*** Block opens ***
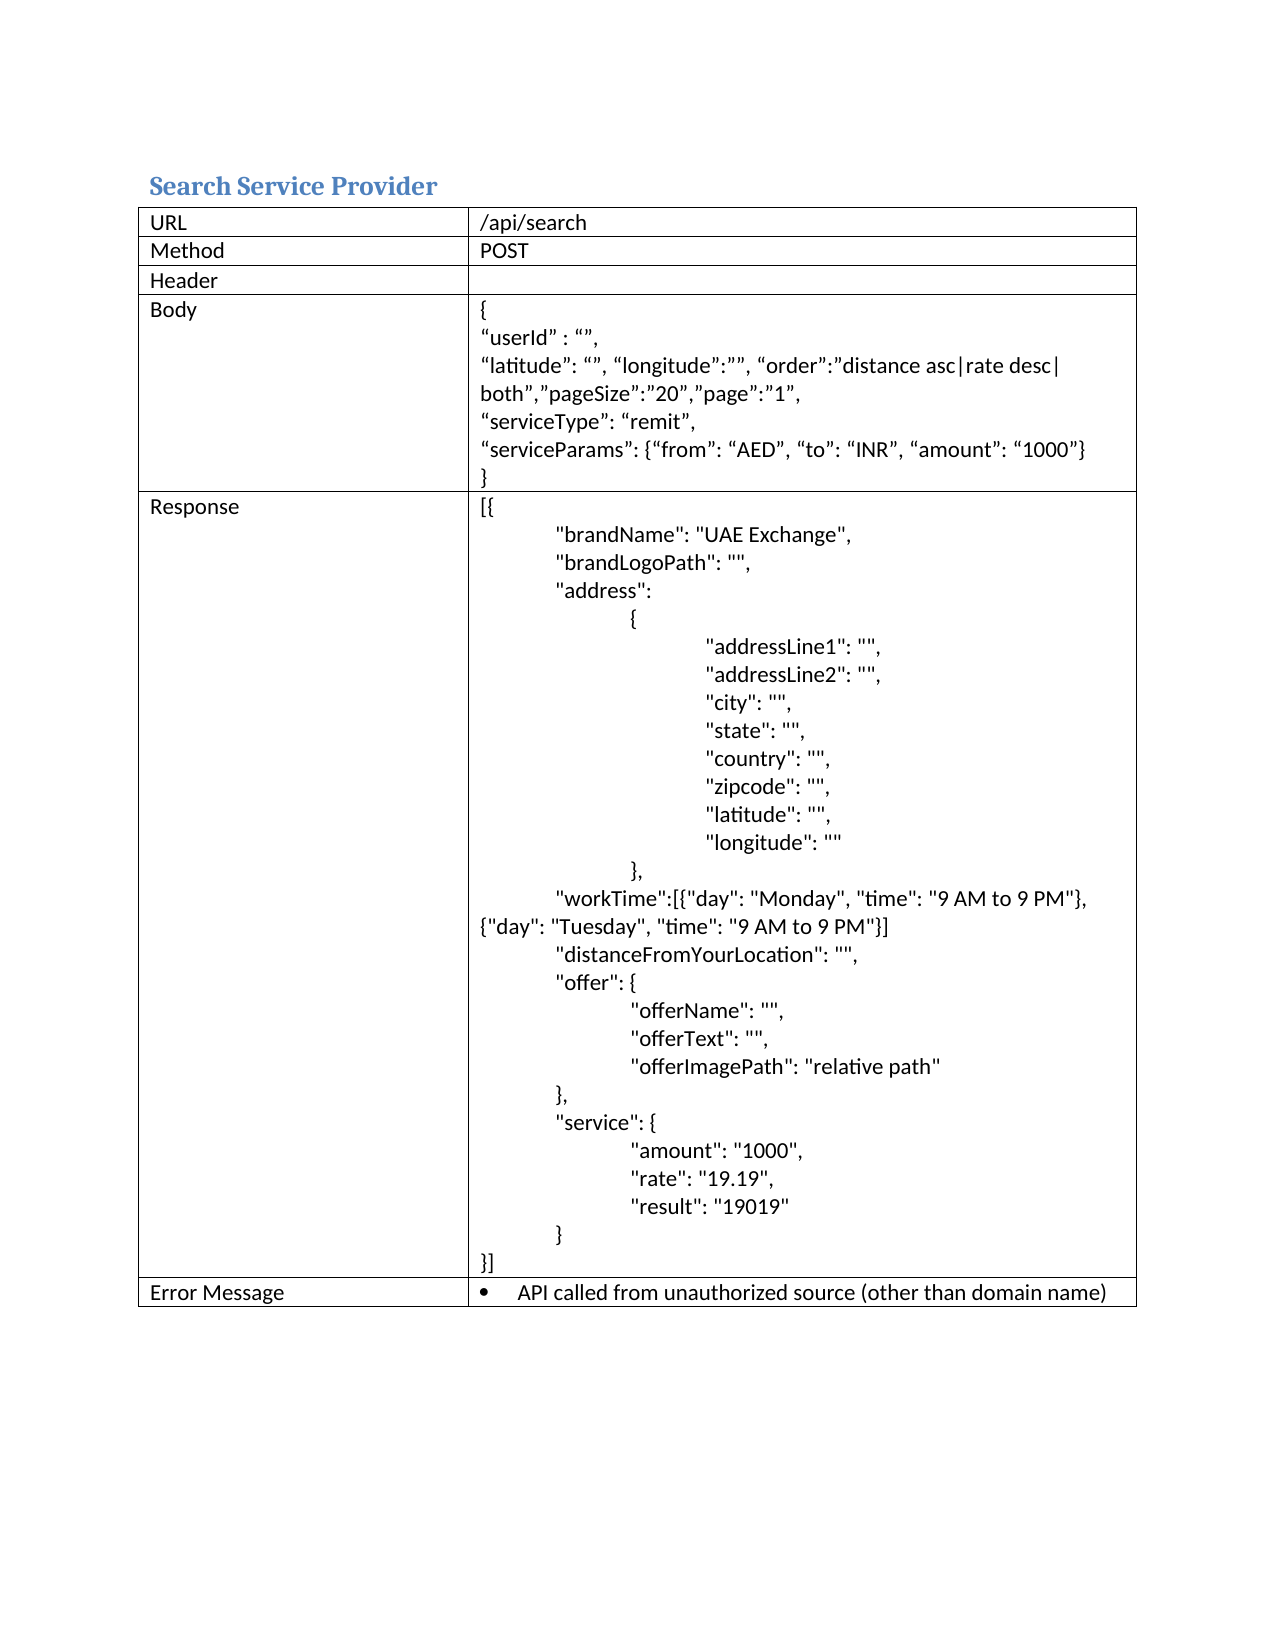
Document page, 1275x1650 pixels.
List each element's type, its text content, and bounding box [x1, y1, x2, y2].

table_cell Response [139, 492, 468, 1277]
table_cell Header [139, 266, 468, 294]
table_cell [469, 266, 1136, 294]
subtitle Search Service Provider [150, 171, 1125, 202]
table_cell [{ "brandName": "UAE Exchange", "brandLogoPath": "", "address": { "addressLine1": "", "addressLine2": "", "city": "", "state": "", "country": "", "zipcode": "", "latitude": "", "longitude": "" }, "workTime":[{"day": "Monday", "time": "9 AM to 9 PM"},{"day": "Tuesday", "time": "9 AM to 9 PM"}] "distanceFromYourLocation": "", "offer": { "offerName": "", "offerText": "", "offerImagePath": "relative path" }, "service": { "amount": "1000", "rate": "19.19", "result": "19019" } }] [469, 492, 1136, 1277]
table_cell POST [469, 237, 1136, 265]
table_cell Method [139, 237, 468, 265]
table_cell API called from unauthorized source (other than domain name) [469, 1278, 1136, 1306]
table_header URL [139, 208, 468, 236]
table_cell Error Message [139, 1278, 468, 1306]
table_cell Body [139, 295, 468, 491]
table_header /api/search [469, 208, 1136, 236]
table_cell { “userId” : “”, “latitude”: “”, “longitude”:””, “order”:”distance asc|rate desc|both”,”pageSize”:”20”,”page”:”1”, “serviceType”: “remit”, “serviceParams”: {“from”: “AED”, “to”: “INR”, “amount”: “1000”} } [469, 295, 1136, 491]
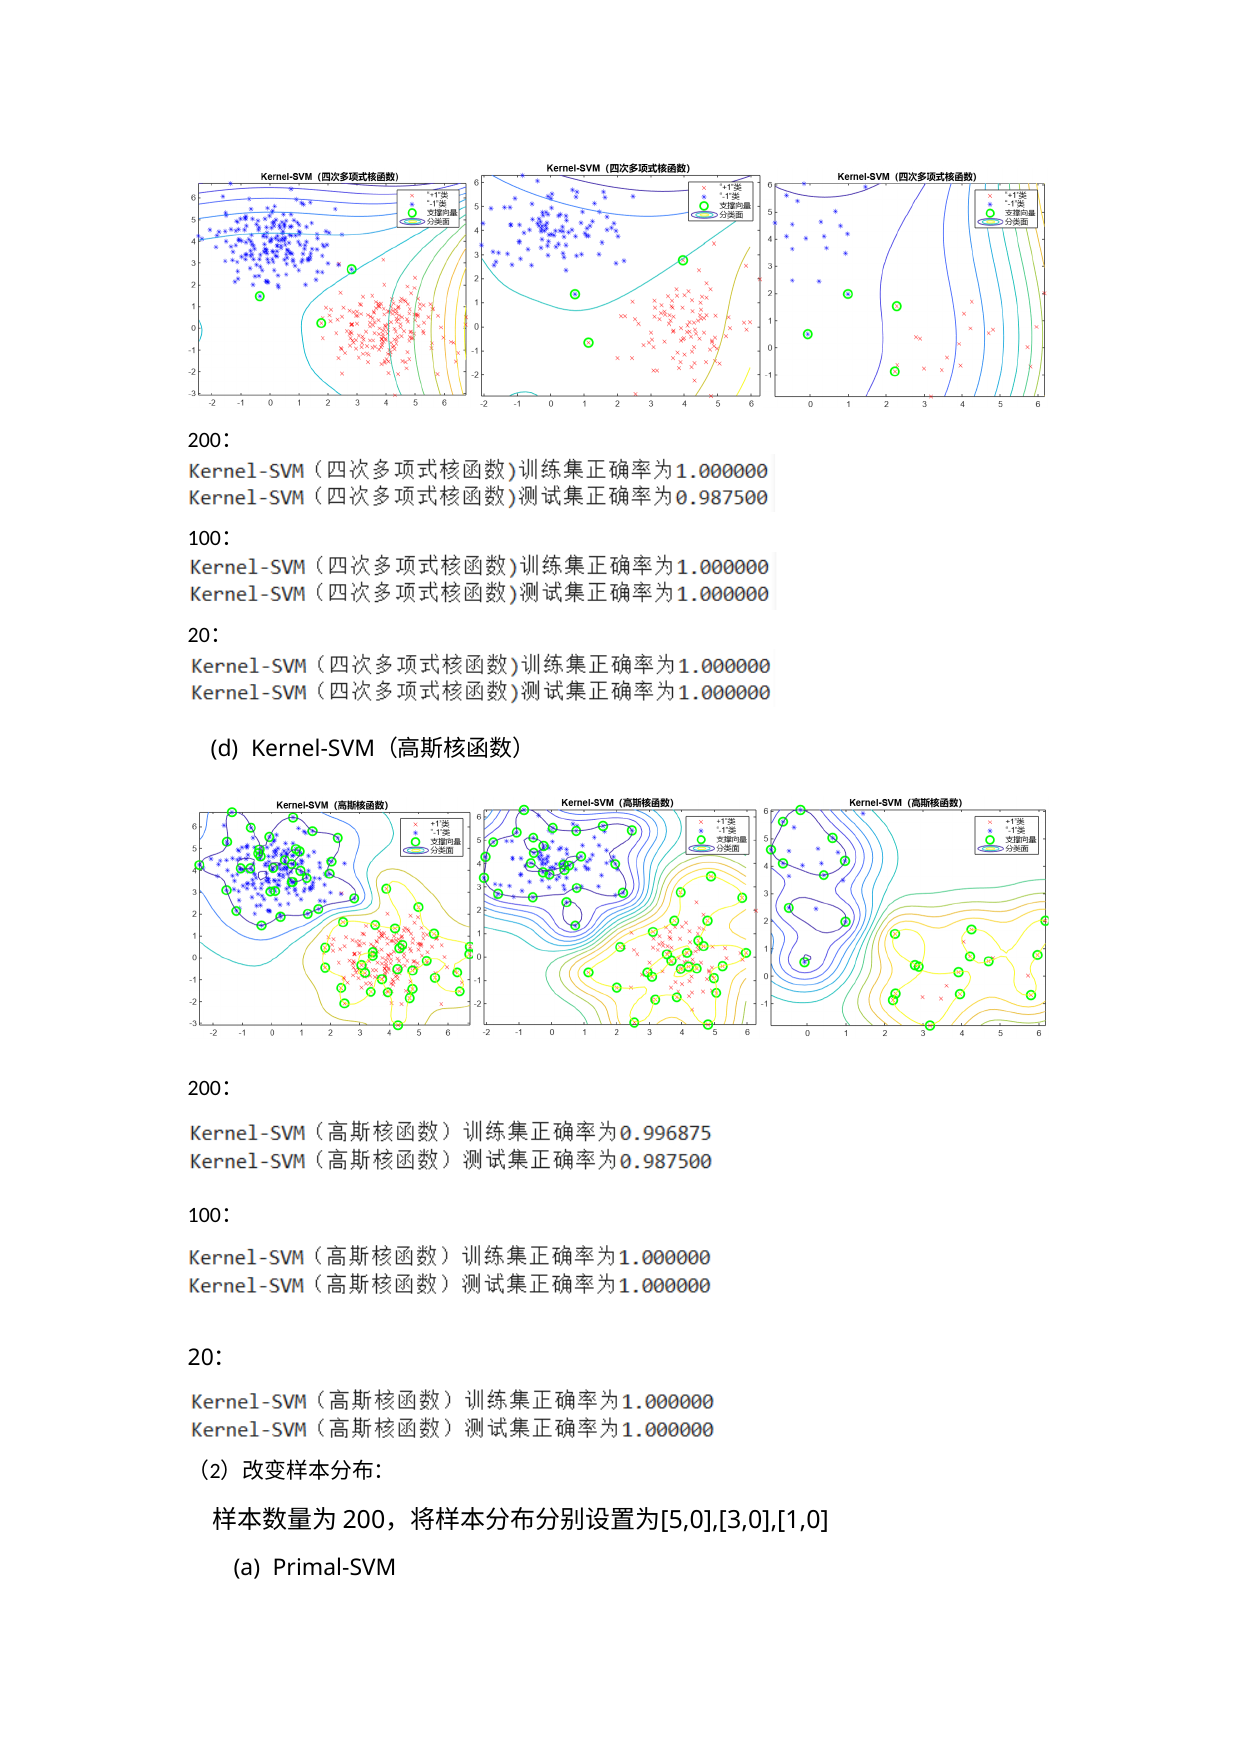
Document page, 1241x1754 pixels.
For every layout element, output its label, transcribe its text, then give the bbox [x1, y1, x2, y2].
*** Block closes ***
**Directive:**
Which lines in the records above contain the string "pixels"? Copy them.

**Output of the exercise:**
Document page, 1275x1650 pixels.
Document page, 1241x1754 pixels.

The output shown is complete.